500 participate in Rite of Election

BOSTON -- Cardinal Seán P. O’Malley officiated as more than 500 catechumens and candidates, in two afternoon ceremonies, gathered Feb. 25 at the Cathedral of the Holy Cross for the Rite of Election.

The rites performed in Boston were similar to ceremonies in 200 cathedrals across the country on the first Sunday of Lent, Cardinal O’Malley said in his homily.

“In the United States, 150,000 adults are participating in this process--a source of pride and joy to all of us,” he said.

“The Rite of Election has nothing to do with voting. There are no dimpled or hanging chads,” he said. “The Lord has called you by name and that is why we are here today.”

The Rite of Election, a component of the Rite of Christian Initiation for Adults (RCIA), is one of the final steps towards becoming a full, participating member of the Catholic Church. Catechumens -- those never baptized -- and candidates -- those previously baptized in other Christian religions -- will receive the sacraments of initiation and be welcomed into the Church at this year’s Easter Vigil.

Because of the large number of participants, the rite for those from parishes in the Central and Merrimack regions of the archdiocese was held at 1 p.m. while the rite for those from the West, North and South regions was held at 4 p.m.
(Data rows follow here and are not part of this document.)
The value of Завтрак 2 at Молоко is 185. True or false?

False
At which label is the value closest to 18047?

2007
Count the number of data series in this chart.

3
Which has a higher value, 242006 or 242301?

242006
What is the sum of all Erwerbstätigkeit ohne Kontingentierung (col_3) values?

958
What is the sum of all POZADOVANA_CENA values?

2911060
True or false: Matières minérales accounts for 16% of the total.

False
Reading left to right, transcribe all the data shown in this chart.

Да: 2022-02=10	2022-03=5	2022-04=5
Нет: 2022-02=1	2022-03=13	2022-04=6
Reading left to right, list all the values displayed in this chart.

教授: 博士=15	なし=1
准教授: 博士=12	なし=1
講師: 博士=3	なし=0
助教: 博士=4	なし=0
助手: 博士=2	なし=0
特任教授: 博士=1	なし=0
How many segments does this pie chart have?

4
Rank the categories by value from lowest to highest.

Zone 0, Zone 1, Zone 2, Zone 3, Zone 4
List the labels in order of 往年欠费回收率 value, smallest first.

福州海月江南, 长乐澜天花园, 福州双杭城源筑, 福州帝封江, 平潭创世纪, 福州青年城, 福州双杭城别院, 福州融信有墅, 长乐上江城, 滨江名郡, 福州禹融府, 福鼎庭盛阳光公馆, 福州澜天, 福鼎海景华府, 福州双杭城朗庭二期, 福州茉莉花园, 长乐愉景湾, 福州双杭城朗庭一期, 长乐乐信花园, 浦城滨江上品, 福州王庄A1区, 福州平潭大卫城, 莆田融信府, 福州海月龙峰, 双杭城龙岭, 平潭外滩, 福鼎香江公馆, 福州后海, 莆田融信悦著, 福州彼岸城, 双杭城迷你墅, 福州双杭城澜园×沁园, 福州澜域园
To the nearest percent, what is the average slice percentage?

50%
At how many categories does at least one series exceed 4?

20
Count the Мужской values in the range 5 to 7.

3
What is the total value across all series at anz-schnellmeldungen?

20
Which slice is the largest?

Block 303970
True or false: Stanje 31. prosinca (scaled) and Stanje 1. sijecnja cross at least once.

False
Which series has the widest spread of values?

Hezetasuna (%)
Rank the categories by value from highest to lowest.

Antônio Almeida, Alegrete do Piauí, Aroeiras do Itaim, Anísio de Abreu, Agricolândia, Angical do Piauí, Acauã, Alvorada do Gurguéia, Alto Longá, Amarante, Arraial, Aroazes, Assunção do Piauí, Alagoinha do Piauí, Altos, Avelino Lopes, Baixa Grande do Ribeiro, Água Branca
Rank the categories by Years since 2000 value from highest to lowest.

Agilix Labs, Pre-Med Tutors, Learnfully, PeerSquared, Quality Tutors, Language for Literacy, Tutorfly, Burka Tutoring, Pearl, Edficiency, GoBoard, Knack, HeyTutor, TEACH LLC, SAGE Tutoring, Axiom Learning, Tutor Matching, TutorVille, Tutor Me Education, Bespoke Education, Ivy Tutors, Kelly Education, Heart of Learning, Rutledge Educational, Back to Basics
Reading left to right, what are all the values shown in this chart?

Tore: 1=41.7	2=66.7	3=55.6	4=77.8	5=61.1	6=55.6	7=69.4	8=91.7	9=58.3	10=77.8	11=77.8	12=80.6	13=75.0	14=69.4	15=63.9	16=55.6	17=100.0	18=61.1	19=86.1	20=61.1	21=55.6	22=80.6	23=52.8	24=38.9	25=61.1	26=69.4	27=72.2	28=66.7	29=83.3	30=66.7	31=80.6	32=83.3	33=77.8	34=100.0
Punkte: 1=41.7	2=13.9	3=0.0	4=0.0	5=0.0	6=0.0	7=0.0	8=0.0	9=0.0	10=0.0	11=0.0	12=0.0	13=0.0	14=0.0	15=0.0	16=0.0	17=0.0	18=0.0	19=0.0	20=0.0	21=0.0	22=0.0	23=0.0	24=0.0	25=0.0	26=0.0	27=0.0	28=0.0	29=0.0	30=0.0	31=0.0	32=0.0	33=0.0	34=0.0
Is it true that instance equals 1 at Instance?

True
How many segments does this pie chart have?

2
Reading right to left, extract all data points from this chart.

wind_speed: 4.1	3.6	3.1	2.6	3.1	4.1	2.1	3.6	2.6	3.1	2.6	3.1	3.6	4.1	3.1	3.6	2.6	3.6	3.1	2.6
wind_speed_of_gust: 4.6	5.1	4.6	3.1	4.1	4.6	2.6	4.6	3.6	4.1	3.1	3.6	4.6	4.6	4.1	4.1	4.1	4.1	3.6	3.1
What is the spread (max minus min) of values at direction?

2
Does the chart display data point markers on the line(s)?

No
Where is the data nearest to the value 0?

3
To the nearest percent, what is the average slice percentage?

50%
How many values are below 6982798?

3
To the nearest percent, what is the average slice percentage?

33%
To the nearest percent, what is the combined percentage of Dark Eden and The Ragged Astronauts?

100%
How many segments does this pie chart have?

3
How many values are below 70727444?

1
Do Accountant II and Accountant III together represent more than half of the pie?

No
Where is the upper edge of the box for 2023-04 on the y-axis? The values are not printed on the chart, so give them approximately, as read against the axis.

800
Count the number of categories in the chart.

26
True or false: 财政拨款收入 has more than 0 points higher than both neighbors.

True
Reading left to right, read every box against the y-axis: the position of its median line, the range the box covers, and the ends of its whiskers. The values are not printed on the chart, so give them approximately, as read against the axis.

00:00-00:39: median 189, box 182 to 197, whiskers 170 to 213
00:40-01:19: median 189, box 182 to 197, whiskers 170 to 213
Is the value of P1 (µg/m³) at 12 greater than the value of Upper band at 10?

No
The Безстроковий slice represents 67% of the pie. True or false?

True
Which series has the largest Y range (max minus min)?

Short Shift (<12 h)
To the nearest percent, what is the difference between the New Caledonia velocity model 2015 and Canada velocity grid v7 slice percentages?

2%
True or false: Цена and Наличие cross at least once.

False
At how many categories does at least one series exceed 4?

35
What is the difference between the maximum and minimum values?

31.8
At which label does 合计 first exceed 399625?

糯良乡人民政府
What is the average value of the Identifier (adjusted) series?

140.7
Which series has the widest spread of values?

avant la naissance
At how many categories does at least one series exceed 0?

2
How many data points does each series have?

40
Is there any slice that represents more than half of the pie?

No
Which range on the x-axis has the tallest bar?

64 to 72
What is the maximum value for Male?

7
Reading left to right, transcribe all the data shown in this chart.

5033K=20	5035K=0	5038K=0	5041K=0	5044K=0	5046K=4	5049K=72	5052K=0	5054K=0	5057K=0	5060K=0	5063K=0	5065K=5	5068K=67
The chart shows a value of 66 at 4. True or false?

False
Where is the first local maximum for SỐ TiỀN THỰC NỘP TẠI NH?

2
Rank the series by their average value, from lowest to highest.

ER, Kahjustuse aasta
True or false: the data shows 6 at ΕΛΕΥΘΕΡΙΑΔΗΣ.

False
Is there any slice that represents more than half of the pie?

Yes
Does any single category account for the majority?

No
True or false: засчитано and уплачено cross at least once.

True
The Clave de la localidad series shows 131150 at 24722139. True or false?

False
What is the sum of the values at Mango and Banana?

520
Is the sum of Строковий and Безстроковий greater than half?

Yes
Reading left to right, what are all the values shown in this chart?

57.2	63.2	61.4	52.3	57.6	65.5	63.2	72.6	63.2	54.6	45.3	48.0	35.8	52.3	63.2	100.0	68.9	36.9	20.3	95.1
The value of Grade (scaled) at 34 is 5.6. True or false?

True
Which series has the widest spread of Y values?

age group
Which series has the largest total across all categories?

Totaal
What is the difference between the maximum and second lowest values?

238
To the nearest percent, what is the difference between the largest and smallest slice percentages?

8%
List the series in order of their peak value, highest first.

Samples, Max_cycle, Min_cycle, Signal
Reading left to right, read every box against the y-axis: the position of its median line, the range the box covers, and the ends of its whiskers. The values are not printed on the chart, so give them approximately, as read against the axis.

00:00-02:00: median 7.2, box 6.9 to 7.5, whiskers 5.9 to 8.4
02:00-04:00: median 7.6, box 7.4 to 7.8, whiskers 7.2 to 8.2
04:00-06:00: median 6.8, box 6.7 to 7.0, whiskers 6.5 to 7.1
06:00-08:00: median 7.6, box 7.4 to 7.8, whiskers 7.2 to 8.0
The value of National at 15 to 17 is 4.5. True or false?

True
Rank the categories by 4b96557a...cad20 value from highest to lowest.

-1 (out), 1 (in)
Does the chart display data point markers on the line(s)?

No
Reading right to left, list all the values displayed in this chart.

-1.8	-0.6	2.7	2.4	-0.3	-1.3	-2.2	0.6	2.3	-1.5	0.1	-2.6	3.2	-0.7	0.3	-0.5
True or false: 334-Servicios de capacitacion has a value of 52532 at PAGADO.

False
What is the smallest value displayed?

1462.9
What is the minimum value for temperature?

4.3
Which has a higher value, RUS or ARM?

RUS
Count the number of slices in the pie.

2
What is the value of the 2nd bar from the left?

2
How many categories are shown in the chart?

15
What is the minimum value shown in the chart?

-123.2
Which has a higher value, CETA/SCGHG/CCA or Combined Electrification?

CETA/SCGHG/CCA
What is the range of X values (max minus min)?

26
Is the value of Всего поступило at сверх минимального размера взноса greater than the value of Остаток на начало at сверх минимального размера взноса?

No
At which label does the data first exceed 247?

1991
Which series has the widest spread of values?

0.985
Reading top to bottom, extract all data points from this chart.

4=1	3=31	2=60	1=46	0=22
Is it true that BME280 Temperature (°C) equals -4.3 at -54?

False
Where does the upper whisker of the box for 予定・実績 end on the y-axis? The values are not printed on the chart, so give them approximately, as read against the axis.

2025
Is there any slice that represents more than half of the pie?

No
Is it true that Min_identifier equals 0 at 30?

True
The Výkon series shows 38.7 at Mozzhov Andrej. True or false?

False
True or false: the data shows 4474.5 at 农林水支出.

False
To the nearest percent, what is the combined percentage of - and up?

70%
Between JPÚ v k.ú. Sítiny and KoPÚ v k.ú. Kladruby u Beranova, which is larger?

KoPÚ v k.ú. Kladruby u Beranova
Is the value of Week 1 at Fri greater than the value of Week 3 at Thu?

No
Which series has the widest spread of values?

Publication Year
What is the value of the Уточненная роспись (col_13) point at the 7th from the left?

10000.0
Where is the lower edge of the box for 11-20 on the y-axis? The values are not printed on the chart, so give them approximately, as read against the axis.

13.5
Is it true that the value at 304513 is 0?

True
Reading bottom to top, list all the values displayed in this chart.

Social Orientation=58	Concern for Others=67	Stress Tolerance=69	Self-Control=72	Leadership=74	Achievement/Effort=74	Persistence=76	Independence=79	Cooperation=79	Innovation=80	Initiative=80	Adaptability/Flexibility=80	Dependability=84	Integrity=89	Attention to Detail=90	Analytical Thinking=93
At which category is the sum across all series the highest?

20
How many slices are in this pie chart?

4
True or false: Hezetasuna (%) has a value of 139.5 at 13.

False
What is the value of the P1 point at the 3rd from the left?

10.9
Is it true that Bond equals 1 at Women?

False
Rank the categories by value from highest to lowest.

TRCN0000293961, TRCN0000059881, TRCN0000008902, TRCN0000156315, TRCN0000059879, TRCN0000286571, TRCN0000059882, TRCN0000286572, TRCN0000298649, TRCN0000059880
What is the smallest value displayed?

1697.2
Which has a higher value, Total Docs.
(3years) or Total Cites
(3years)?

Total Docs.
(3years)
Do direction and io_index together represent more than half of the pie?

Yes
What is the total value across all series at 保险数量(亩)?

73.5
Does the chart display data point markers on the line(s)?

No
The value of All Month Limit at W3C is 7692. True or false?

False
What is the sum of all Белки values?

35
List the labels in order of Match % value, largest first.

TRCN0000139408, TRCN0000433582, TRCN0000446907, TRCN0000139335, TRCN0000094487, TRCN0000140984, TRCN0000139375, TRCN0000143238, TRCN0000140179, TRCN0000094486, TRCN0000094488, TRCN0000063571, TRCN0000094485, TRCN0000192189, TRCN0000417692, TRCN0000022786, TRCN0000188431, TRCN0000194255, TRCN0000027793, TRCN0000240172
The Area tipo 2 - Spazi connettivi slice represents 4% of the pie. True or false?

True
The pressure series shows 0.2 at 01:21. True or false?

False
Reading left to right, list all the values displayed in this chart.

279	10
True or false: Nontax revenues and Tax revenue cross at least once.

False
When, during the 4 p.m. rite, the catechumens were invited before the cardinal, they stood four rows deep, to affirm their commitment to the journey ahead. First, the cardinal asked the godparents if the catechumens were sufficiently prepared.

To the congregants, the cardinal asked: “Are you ready to support the testimony expressed about these catechumens and include them in your prayer and affection as we move towards Easter?”

Then, he addressed the catechumens: “Do you wish to enter fully into the life of the Church through the sacraments of baptism, confirmation and the Eucharist?”

“We do,” they replied.

“Then offer your names for enrollment,” Cardinal O’Malley said.

The Books of the Elect were set up on two long tables perpendicular to the altar. From both sides the catechumens signed their names, some quickly, others lingering.

Describing his experience of signing the book, catechumen Gaurav Rohatgi of St. Mary Church in Franklin said, “It was very peaceful, which surprised me.”

“I felt called,” he added.

Rohatgi said he was joined by his wife Tara, and children, Matthew, 2, and Meghan, 5.

He began the process of entering the Church after his mother gave him the book “The Life of Pi,” he said. “The book about another Hindi boy, who follows Christ, spoke to me.”

“It was beautiful,” said Lesley Liu-Bujalski, a catechumen from Immaculate Conception Church in Weymouth, about signing the Book of the Elect. She was sponsored by her husband, Robert Bujalski.

Liu-Bujalski said she began the RCIA program two years ago, but had stopped.

“The first time I wasn’t sure. We were living together and to be honest, we were not living very ‘Catholicly,’” she said.

The couple was married in August and she began the process again, she said. “This time without the hypocrisy.”

Following the catechumens, the candidates and their godparents were invited before the cardinal for the celebration of the call to continuing conversion.

With their hands upon the shoulders of the candidates, the godparents affirmed to the cardinal that the candidates were faithful to the instructions of the apostles, an appreciation of their baptism, the traditions of the Church and a life of love and service to others.

Again, the cardinal admonished the congregants to support the candidates in entering into full communion with the Church.

Then, he said to the candidates, “Join with us this Lent in a spirit of repentance. Hear the Lord’s call to conversion and be faithful to your baptismal covenant.”

In reply, the candidates sang, “Praise the Lord, For He is Glorious.”

Attending the 4 p.m. rite with those from his region, South Regional Bishop John A. Dooher, said he was impressed by the excitement and the crowds of people.

“I think it was Chesterfield who said: ‘Here come the Catholics. Here comes everybody.’”

The event was an opportunity to see tons of people from every ethnicity, he said. “It gives a real picture of the true Church.”